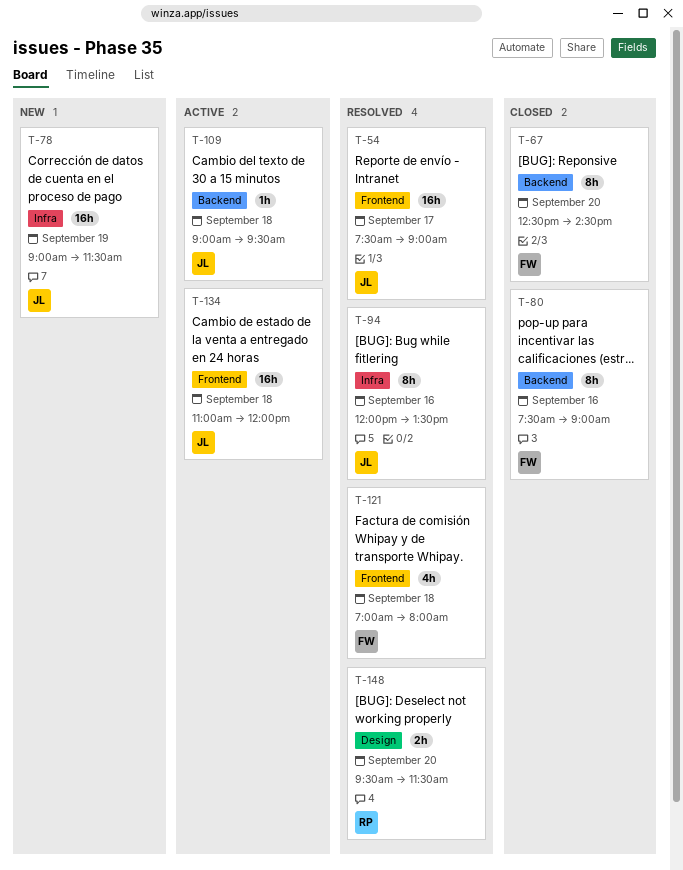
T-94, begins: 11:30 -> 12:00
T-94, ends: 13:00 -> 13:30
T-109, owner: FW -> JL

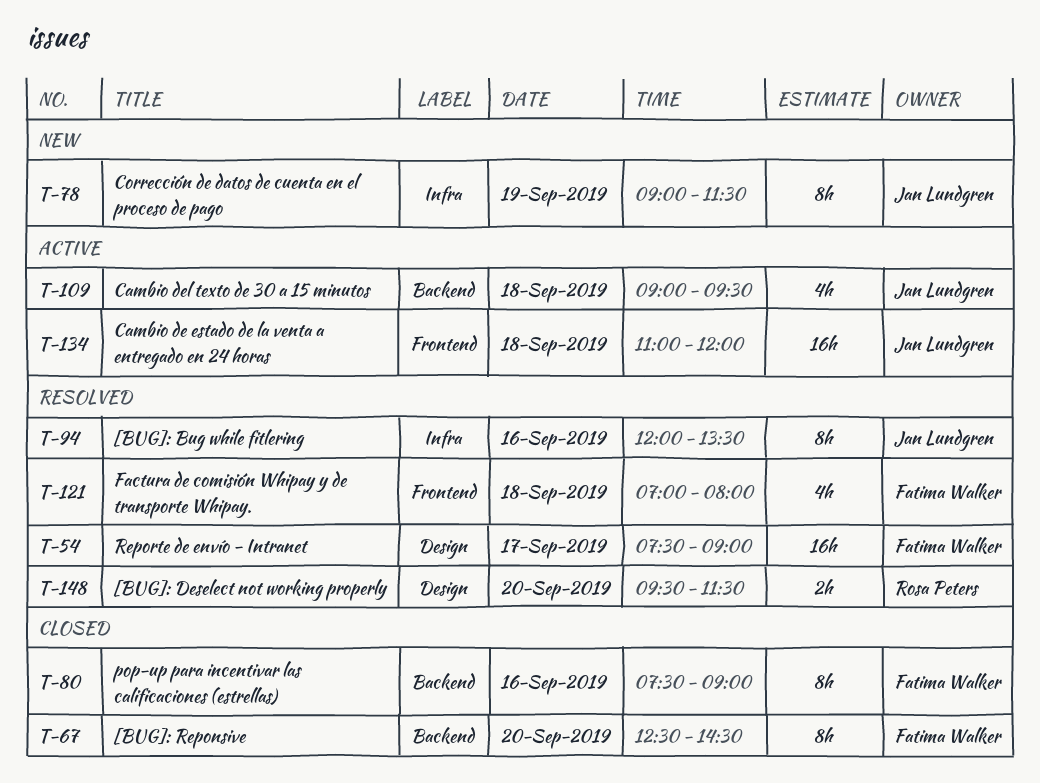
T-54, owner: Jan Lundgren -> Fatima Walker
T-54, label: Frontend -> Design
T-78, estimate: 16h -> 8h
T-109, estimate: 1h -> 4h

◇ ◇ ◇ ◇ ◇ ◇ ◇

■ **Task to carry out**:
Without the pictures, write out the whole listing above exactly as it appears.

■ **Completed exercise**:
T-94, begins: 11:30 -> 12:00
T-94, ends: 13:00 -> 13:30
T-109, owner: FW -> JL

T-54, owner: Jan Lundgren -> Fatima Walker
T-54, label: Frontend -> Design
T-78, estimate: 16h -> 8h
T-109, estimate: 1h -> 4h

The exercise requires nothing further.